Campion blasts sexism in cinema at Cannes

Jury President Jane Campion poses for photographers during a photo call for the members of the jury at the 67th Cannes Film Festival.
Jury President Jane Campion poses for photographers during a photo call for the members of the jury at the 67th Cannes Film Festival.

Jane Campion, the only female director in Cannes Film Festival history to win the event's top prize Palme d'Or, threw a punch at the male-dominated film industry during Cannes' inaugural jury press conference.

"I think you would have to say that there's some inherent sexism in the industry,'' the New Zealand screenwriter and director told reporters on the first day of the Cannes Film Festival.

"It's not that I resent the male filmmakers ... but there are some things that women are doing that we don't get to know about ... a more feminine vision," she said, adding that only 7 percent of 1,800 entries submitted to Cannes were directed by women.
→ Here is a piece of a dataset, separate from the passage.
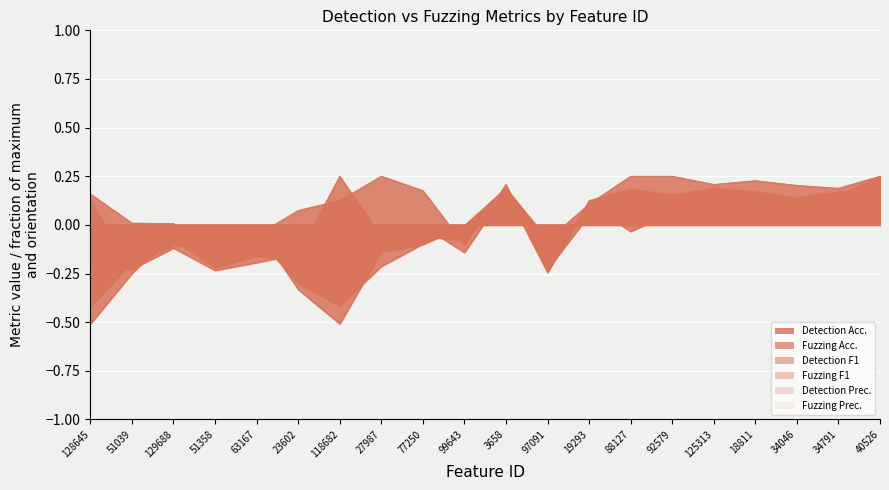

What are all the series names shown in the legend?

Detection Acc., Detection F1, Detection Prec., Fuzzing Acc., Fuzzing F1, Fuzzing Prec.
"It does feel very undemocratic and women do notice. Time and time again we don't get our share of representation,'' she said, adding that men seemed to "eat all the cake''.

Campion, whose New Zealand-set movie The Piano about a mute pianist and her daughter won the Palme d'Or in 1993, is also one of only four women film-makers ever to have been nominated for a best director Oscar.

Another of the four, Sofia Coppola, nominated in 2003 for Lost in Translation, is also on this year's Cannes jury.

Campion added that there were so few women working in movies that it is "always a surprise for the world, when a woman film-maker does come along you get a more feminine vision''.

The 18 films competing for this year's Palme d'Or include only two by women directors - Japan's Naomi Kawase (Still the Water) and Italy's Alice Rohrwacher (The Wonders).

Last year there was one, while in 2012 there was not a single film made by a woman and only seven percent of the 1,700-odd films submitted to Cannes this year were by women.

Festival organisers say they recognise the problem but that doing anything other than selecting on merit would be an insult to women film-makers.

Cannes artistic director Thierry Fremaux last year told entertainment industry website ScreenDaily the lack of women was a "fundamental problem''.

But he added that it was not a battle he could "wage as a Cannes selector''.

Campion also dispelled the tensions at the press conference with humour.

"My big problem is: What to wear? That's everyone's problem at the Cannes Film Festival. There's a very high bar."